* [Exercise directions]: Reproduce every line of text in the listing below without changing a character, leaving the pictures out.

Text extracted page by page:
+ + + + + + +

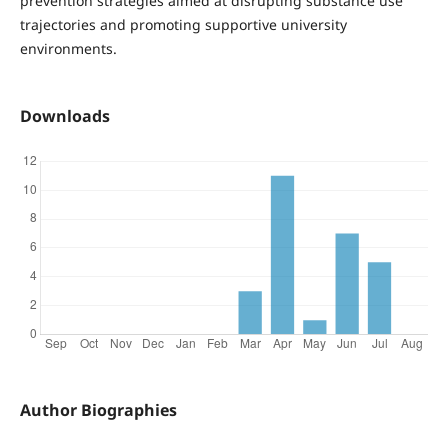
prevention strategies aimed at disrupting substance use
trajectories and promoting supportive university
environments.
Downloads
Author Biographies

+ + + + + + +

* [Expected output]:
prevention strategies aimed at disrupting substance use
trajectories and promoting supportive university
environments.
Downloads
Author Biographies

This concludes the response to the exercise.